In full and without alteration, print the records below, minus any images.
-------- DATA TO EXAMINE
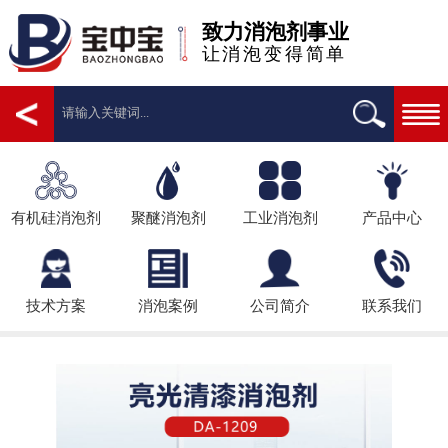
致力消泡剂事业
让消泡变得简单
有机硅消泡剂
聚醚消泡剂
工业消泡剂
产品中心
技术方案
消泡案例
公司简介
联系我们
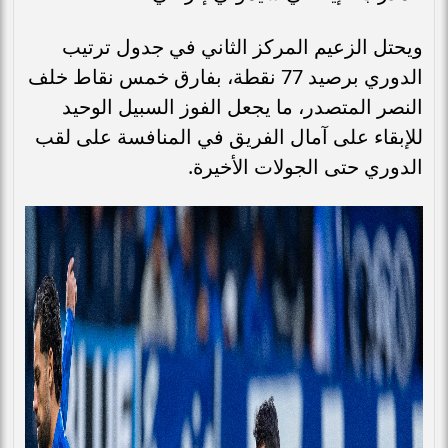
ويحتل الزعيم المركز الثاني في جدول ترتيب
الدوري برصيد 77 نقطة، بفارق خمس نقاط خلف
النصر المتصدر، ما يجعل الفوز السبيل الوحيد
للإبقاء على آمال الفريق في المنافسة على لقب
الدوري حتى الجولات الأخيرة.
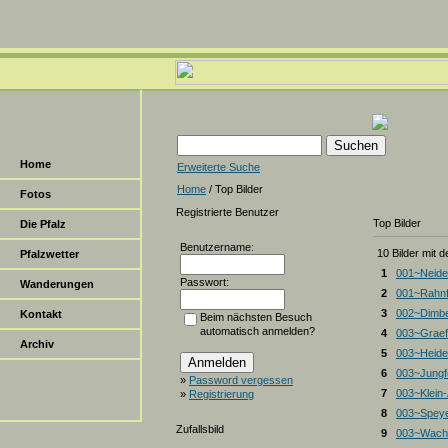
Home
Erweiterte Suche
Home
/ Top Bilder
Fotos
Registrierte Benutzer
Top Bilder
Die Pfalz
Benutzername:
10 Bilder mit 
Pfalzwetter
1
001~Neide
Passwort:
Wanderungen
2
001~Rahnf
3
002~Dimbe
Kontakt
Beim nächsten Besuch
automatisch anmelden?
4
003~Graef
Archiv
5
003~Heiden
6
003~Jungf
»
Password vergessen
7
003~Klein
»
Registrierung
8
003~Spey
Zufallsbild
9
003~Wacht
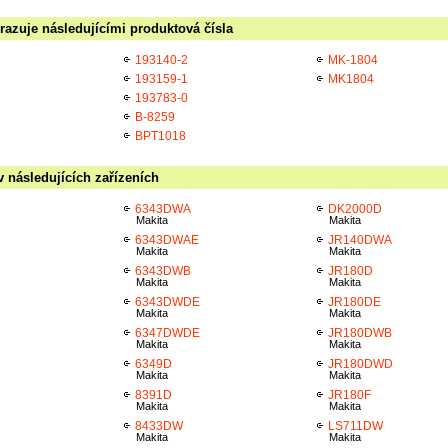
razuje následujícími produktová čísla
193140-2
MK-1804
193159-1
MK1804
193783-0
B-8259
BPT1018
v následujících zařízeních
6343DWA
DK2000D
Makita
Makita
6343DWAE
JR140DWA
Makita
Makita
6343DWB
JR180D
Makita
Makita
6343DWDE
JR180DE
Makita
Makita
6347DWDE
JR180DWB
Makita
Makita
6349D
JR180DWD
Makita
Makita
8391D
JR180F
Makita
Makita
8433DW
LS711DW
Makita
Makita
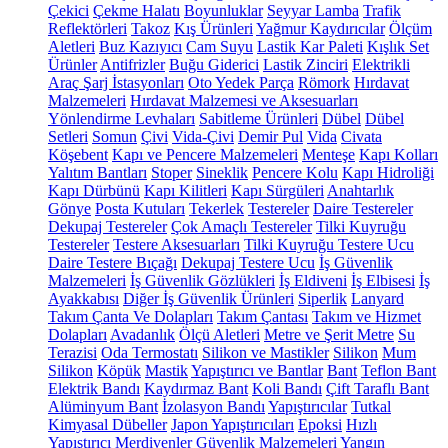
Çekici
Çekme Halatı
Boyunluklar
Seyyar Lamba
Trafik
Reflektörleri
Takoz
Kış Ürünleri
Yağmur Kaydırıcılar
Ölçüm
Aletleri
Buz Kazıyıcı
Cam Suyu
Lastik Kar Paleti
Kışlık Set
Ürünler
Antifrizler
Buğu Giderici
Lastik Zinciri
Elektrikli
Araç Şarj İstasyonları
Oto Yedek Parça
Römork
Hırdavat
Malzemeleri
Hırdavat Malzemesi ve Aksesuarları
Yönlendirme Levhaları
Sabitleme Ürünleri
Dübel
Dübel
Setleri
Somun
Çivi
Vida-Çivi
Demir Pul
Vida
Civata
Köşebent
Kapı ve Pencere Malzemeleri
Menteşe
Kapı Kolları
Yalıtım Bantları
Stoper
Sineklik
Pencere Kolu
Kapı Hidroliği
Kapı Dürbünü
Kapı Kilitleri
Kapı Sürgüleri
Anahtarlık
Gönye
Posta Kutuları
Tekerlek
Testereler
Daire Testereler
Dekupaj Testereler
Çok Amaçlı Testereler
Tilki Kuyruğu
Testereler
Testere Aksesuarları
Tilki Kuyruğu Testere Ucu
Daire Testere Bıçağı
Dekupaj Testere Ucu
İş Güvenlik
Malzemeleri
İş Güvenlik Gözlükleri
İş Eldiveni
İş Elbisesi
İş
Ayakkabısı
Diğer İş Güvenlik Ürünleri
Siperlik
Lanyard
Takım Çanta Ve Dolapları
Takım Çantası
Takım ve Hizmet
Dolapları
Avadanlık
Ölçü Aletleri
Metre ve Şerit Metre
Su
Terazisi
Oda Termostatı
Silikon ve Mastikler
Silikon
Mum
Silikon
Köpük
Mastik
Yapıştırıcı ve Bantlar
Bant
Teflon Bant
Elektrik Bandı
Kaydırmaz Bant
Koli Bandı
Çift Taraflı Bant
Alüminyum Bant
İzolasyon Bandı
Yapıştırıcılar
Tutkal
Kimyasal Dübeller
Japon Yapıştırıcıları
Epoksi
Hızlı
Yapıştırıcı
Merdivenler
Güvenlik Malzemeleri
Yangın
----------------
WRITTEN RESPONSE:
致力消泡剂事业
让消泡变得简单
有机硅消泡剂
聚醚消泡剂
工业消泡剂
产品中心
技术方案
消泡案例
公司简介
联系我们
ويحتل الزعيم المركز الثاني في جدول ترتيب
الدوري برصيد 77 نقطة، بفارق خمس نقاط خلف
النصر المتصدر، ما يجعل الفوز السبيل الوحيد
للإبقاء على آمال الفريق في المنافسة على لقب
الدوري حتى الجولات الأخيرة.
Home
Erweiterte Suche
Home
/ Top Bilder
Fotos
Registrierte Benutzer
Top Bilder
Die Pfalz
Benutzername:
10 Bilder mit 
Pfalzwetter
1
001~Neide
Passwort:
Wanderungen
2
001~Rahnf
3
002~Dimbe
Kontakt
Beim nächsten Besuch
automatisch anmelden?
4
003~Graef
Archiv
5
003~Heiden
6
003~Jungf
»
Password vergessen
7
003~Klein
»
Registrierung
8
003~Spey
Zufallsbild
9
003~Wacht
razuje následujícími produktová čísla
193140-2
MK-1804
193159-1
MK1804
193783-0
B-8259
BPT1018
v následujících zařízeních
6343DWA
DK2000D
Makita
Makita
6343DWAE
JR140DWA
Makita
Makita
6343DWB
JR180D
Makita
Makita
6343DWDE
JR180DE
Makita
Makita
6347DWDE
JR180DWB
Makita
Makita
6349D
JR180DWD
Makita
Makita
8391D
JR180F
Makita
Makita
8433DW
LS711DW
Makita
Makita
Çekici
Çekme Halatı
Boyunluklar
Seyyar Lamba
Trafik
Reflektörleri
Takoz
Kış Ürünleri
Yağmur Kaydırıcılar
Ölçüm
Aletleri
Buz Kazıyıcı
Cam Suyu
Lastik Kar Paleti
Kışlık Set
Ürünler
Antifrizler
Buğu Giderici
Lastik Zinciri
Elektrikli
Araç Şarj İstasyonları
Oto Yedek Parça
Römork
Hırdavat
Malzemeleri
Hırdavat Malzemesi ve Aksesuarları
Yönlendirme Levhaları
Sabitleme Ürünleri
Dübel
Dübel
Setleri
Somun
Çivi
Vida-Çivi
Demir Pul
Vida
Civata
Köşebent
Kapı ve Pencere Malzemeleri
Menteşe
Kapı Kolları
Yalıtım Bantları
Stoper
Sineklik
Pencere Kolu
Kapı Hidroliği
Kapı Dürbünü
Kapı Kilitleri
Kapı Sürgüleri
Anahtarlık
Gönye
Posta Kutuları
Tekerlek
Testereler
Daire Testereler
Dekupaj Testereler
Çok Amaçlı Testereler
Tilki Kuyruğu
Testereler
Testere Aksesuarları
Tilki Kuyruğu Testere Ucu
Daire Testere Bıçağı
Dekupaj Testere Ucu
İş Güvenlik
Malzemeleri
İş Güvenlik Gözlükleri
İş Eldiveni
İş Elbisesi
İş
Ayakkabısı
Diğer İş Güvenlik Ürünleri
Siperlik
Lanyard
Takım Çanta Ve Dolapları
Takım Çantası
Takım ve Hizmet
Dolapları
Avadanlık
Ölçü Aletleri
Metre ve Şerit Metre
Su
Terazisi
Oda Termostatı
Silikon ve Mastikler
Silikon
Mum
Silikon
Köpük
Mastik
Yapıştırıcı ve Bantlar
Bant
Teflon Bant
Elektrik Bandı
Kaydırmaz Bant
Koli Bandı
Çift Taraflı Bant
Alüminyum Bant
İzolasyon Bandı
Yapıştırıcılar
Tutkal
Kimyasal Dübeller
Japon Yapıştırıcıları
Epoksi
Hızlı
Yapıştırıcı
Merdivenler
Güvenlik Malzemeleri
Yangın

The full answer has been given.